What Heavy Rain manages to do well is tell a strong narrative through its gameplay. It does this by using a gesture-based control scheme so that you can really empathize with the characters you control. In the game, you set out to save a young boy who has been kidnapped. The beauty of the game is that all of the decisions you make throughout the game really matter. Making bad decisions could be life threatening; so if a character should perish in Heavy Rain, they are not playable for the remainder of the game. It completely throws out the tried and true “Game Over” screen out of the window and forces you to really think before you act. The one area where the game falls short is in its difficulty, if you are playing reckless and without regard for your decisions, the game is pretty lenient and allows room to rebound from the mistakes. This can be remedied by playing on a higher difficulty setting however.

Heavy Rain Gameplay Trailer

Heavy Rain has been received well by critics and varies in success with players. This is true for several reasons: the adult themes, the change in theme from the plethora of FPS (First-Person Shooters) that flood the market, and its sophisticated controls that add a deep sense of panic to the gameplay. One thing to note however is the completion rate of the game. The developers have revealed it to be 70% as opposed to the 20% completion rate of other games on the market. Quantic Dream set out to challenge players to play a different type of game, with moral themes and a thought provoking narrative. This undoubtedly lead led to its “M” rating. The main audience for this title is adults who are willing to accept the challenge and ready to embark on a journey not much unlike the ones we live daily.

I think this game should be experienced by anyone who appreciates an engaging narrative. It can be appreciated, not only gamers, but also fans of cinema and other forms of narrative entertainment.  Heavy Rain is an important game because we are all sons and daughters, sisters and brothers and mothers and fathers. Above all else we are people and whether we admit to it or not, we effect one another on several levels- be it a small interaction at the local supermarket or a life changing event- we have an impact on each other's lives.

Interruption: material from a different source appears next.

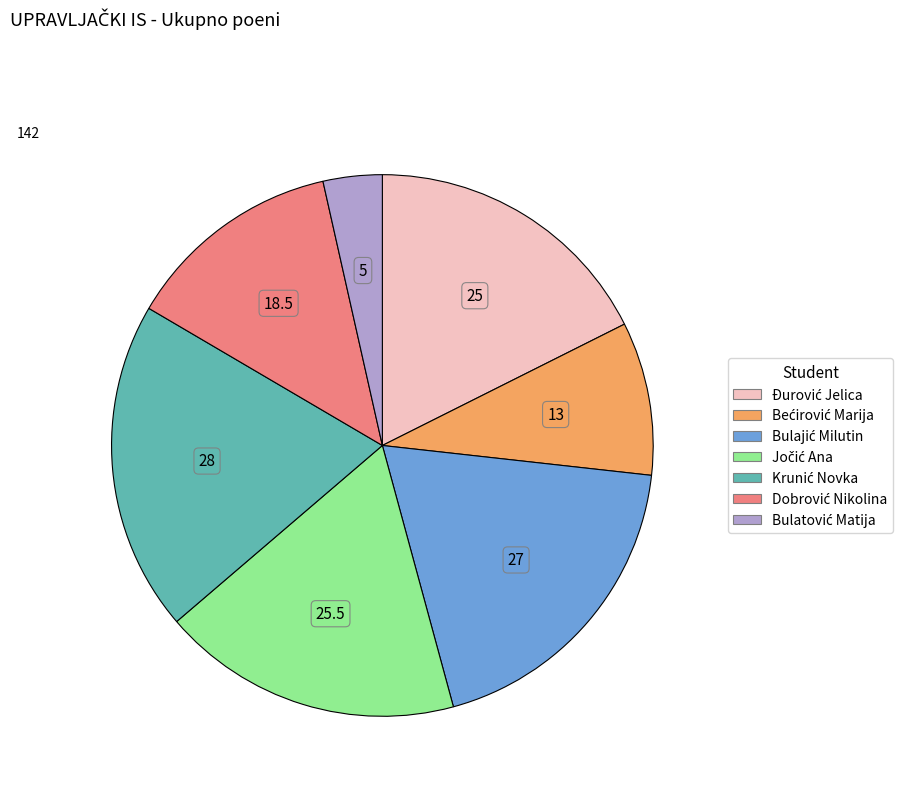

Is there any slice that represents more than half of the pie?

No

Heavy Rain does what many other games fail to do. It leaves you contemplating your everyday life choices; how you interact with people, the way others view you and the connections formed with the people you meet. It forces you to question yourself and many aspects of your being, it can also strengthen your beliefs of the way people should be treated. Either way Heavy Rain is an experience meant to challenge you mentally and dares you to answer the question: How far would you go to save someone you love?

Did you play Heavy Rain? If so what do you think of the game?